-------- ИСХОДНЫЙ ТЕКСТ --------

4. Кейс-разбор: Юзефув, 13 июля 1942 года
4.1. Почему именно этот эпизод
Кейс этой главы — расстрел в Юзефуве, первая операция 101-го батальона, тот самый, который Браунинг разобрал по протоколам [1]. Почему он, а не что-нибудь покрупнее? Потому что он чист. Крупные машины — Аушвиц, система лагерей — размазаны по тысячам рук и лет, в них тонет причинность. Юзефув — одна деревня, один день, один батальон, один лес, одно предложение выйти из строя. Это лаборатория жестокости, поставленная самой историей: все переменные на виду. И ещё потому, что в нём есть тот редкий элемент, которого нет почти нигде: задокументированная возможность отказа. В Юзефуве каждому предложили выбор — и поэтому Юзефув отвечает на вопрос главы с точностью, недоступной другим эпизодам.
4.2. Входные данные
Батальон 101 — резервная полиция порядка, Гамбург. Не СС, не айнзатцгруппа, не идеологические команды: батальон резервистов, мужчины в основном за тридцать пять, рабочие и мелкие служащие, отцы семейств, из которых почти никто не состоял в партии до войны, а многие голосовали когда-то за социал-демократов, — Браунинг приводит раскладку по протоколам [1]. Задача батальона в Польше — охранная служба: гарнизоны, облавы, сопровождение. До июля 1942 года никто из них не совершал массовых убийств. Командир — майор Вильгельм Трапп, пятьдесят три года, карьерный полицейский старой школы, не член партии, по свидетельствам подчинённых — человек мягкий, в протоколах называемый с теплотой, которая сама по себе кричит.

--------

== ЧТО НУЖНО СДЕЛАТЬ ==
[1] Сколько лет было командиру батальона 101, согласно тексту о Юзефуве?
[2] Определите, согласуются ли с текстом о Юзефуве следующие утверждения, и подтвердите каждый ответ цитатой: (a) батальон 101 относился к СС; (b) до июля 1942 года никто из батальона не совершал массовых убийств; (c) майор Трапп состоял в партии.

-------- ДАННЫЕ --------

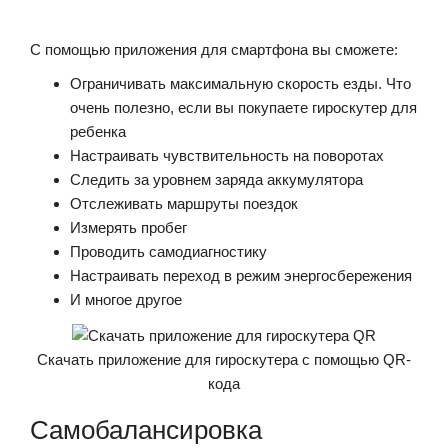
С помощью приложения для смартфона вы сможете:
Ограничивать максимальную скорость езды. Что
очень полезно, если вы покупаете гироскутер для
ребенка
Настраивать чувствительность на поворотах
Следить за уровнем заряда аккумулятора
Отслеживать маршруты поездок
Измерять пробег
Проводить самодиагностику
Настраивать переход в режим энергосбережения
И многое другое
Скачать приложение для гироскутера с помощью QR-
кода
Самобалансировка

--------

== ОТВЕТЫ ==
[1] Пятьдесят три года.

[2]
(a) Нет: «Не СС, не айнзатцгруппа».
(b) Да: «До июля 1942 года никто из них не совершал массовых убийств».
(c) Нет: «не член партии».